Further investigation revealed that Dookhan fabricated tests on some samples, including performing “dry labbing” — or simply identifying visually instead of performing required chemical tests. In other cases, investigators found that Dookhan tampered with lab vials.

In court, Dookhan testified in 14 cases that she held a master's degree in chemistry from the University of Massachusetts at Boston. However, a probe into her background revealed that she never obtained such a degree, nor was she ever enrolled in any master’s level classes.

In September 2012, Dookhan was arrested and charged with obstruction of justice. The next month, the ACLU and Families Against Mandatory Minimums (FAMM) wrote letters to state Attorney General Martha Coakley and county prosecutors to dismiss all the cases that Dookhan touched.

A year later, Dookhan pleaded guilty in November 2013 and was sentenced to three to five years in prison, plus two years’ probation. She would later be released on parole in 2016.

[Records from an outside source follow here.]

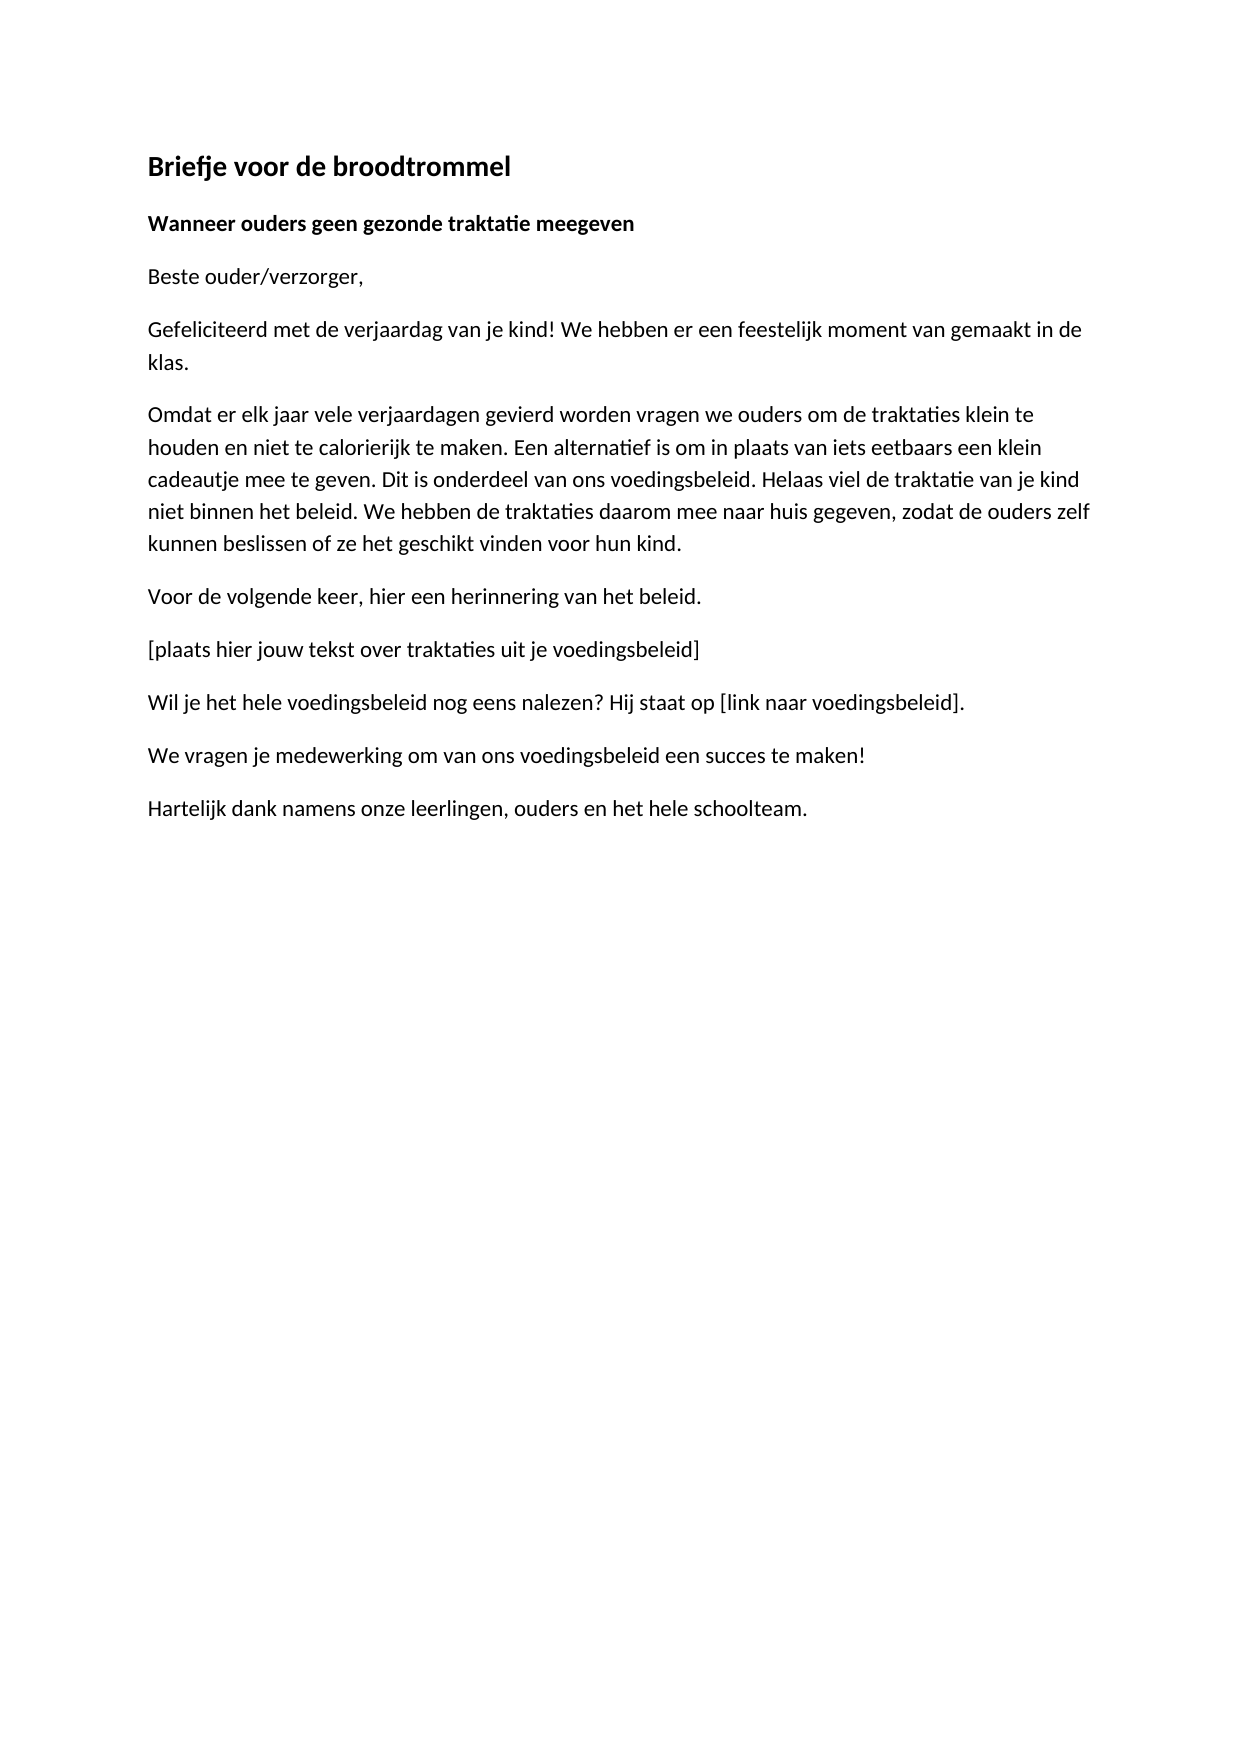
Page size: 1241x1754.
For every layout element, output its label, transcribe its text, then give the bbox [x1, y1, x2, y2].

text We vragen je medewerking om van ons voedingsbeleid een succes te maken! [148, 741, 1093, 769]
text [plaats hier jouw tekst over traktaties uit je voedingsbeleid] [148, 635, 1093, 663]
text Wanneer ouders geen gezonde traktatie meegeven [148, 209, 1093, 237]
text Wil je het hele voedingsbeleid nog eens nalezen? Hij staat op [link naar voedingsbeleid]. [148, 688, 1093, 716]
text Beste ouder/verzorger, [148, 262, 1093, 290]
text Gefeliciteerd met de verjaardag van je kind! We hebben er een feestelijk moment van gemaakt in de klas. [148, 315, 1093, 376]
text Hartelijk dank namens onze leerlingen, ouders en het hele schoolteam. [148, 794, 1093, 822]
text Voor de volgende keer, hier een herinnering van het beleid. [148, 582, 1093, 610]
text Briefje voor de broodtrommel [148, 148, 1093, 183]
text Omdat er elk jaar vele verjaardagen gevierd worden vragen we ouders om de traktaties klein te houden en niet te calorierijk te maken. Een alternatief is om in plaats van iets eetbaars een klein cadeautje mee te geven. Dit is onderdeel van ons voedingsbeleid. Helaas viel de traktatie van je kind niet binnen het beleid. We hebben de traktaties daarom mee naar huis gegeven, zodat de ouders zelf kunnen beslissen of ze het geschikt vinden voor hun kind. [148, 401, 1093, 557]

In 2014, the ACLU of Massachusetts filed a complaint claiming that the state violated the due process of defendants in Dookhan’s cases, and once again called for every case to be dismissed. In May 2015, the district court declined to dismiss the Dookhan cases.

In May 2016, state prosecutors disclosed that Dookhan worked more than 24,000 cases — roughly one in six drug cases prosecuted in Massachusetts over a decade-long period — which prompted further review.

On Wednesday, prosecutors from around the state appeared in state Supreme Court to notify the court which of Dookhan’s cases they intended to re-prosecute. Prosecutors said they only intended to retry those defendants with a lengthy criminal history.

Suffolk County District Attorney Daniel Conley, whose district has the largest number of Dookhan cases, told the court that his office would move to dismiss 15,570 cases, and re-prosecute 117.

“The 117 defendants identified in these cases account for more than 1,700 convictions for violent crimes or weapons violations, and have amassed more than 2,800 convictions in total,” Conley said in a statement after the court hearing.

“The average defendant has more than 60 entries on his record. When given the opportunity for rehabilitation in a community setting, these defendants have violated probation an average of seven times each. They are neither low-level nor non-violent, and they stand at the intersection of drugs and violence.”

21,587 dismissals, explained. Honored to join @madgeofhonor on @democracynow. https://t.co/CaA6CtfFpx

The dismissal of more than 21,000 cases is not the end of the state’s drug lab saga. There are 320 cases that will not be dismissed, but defendants will have the option to challenge their convictions individually. The work of another former lab chemist, Sonya Farak, is also being challenged. In that case, the ACLU is seeking the dismissal of an additional 18,000 cases.

“In that case, similarly, we’re calling for the same remedy. The prosecutors have so far not agreed,” Rose told BuzzFeed News on Thursday. “We’re calling for a dismissal of those cases rather than waste the scarce public resources.”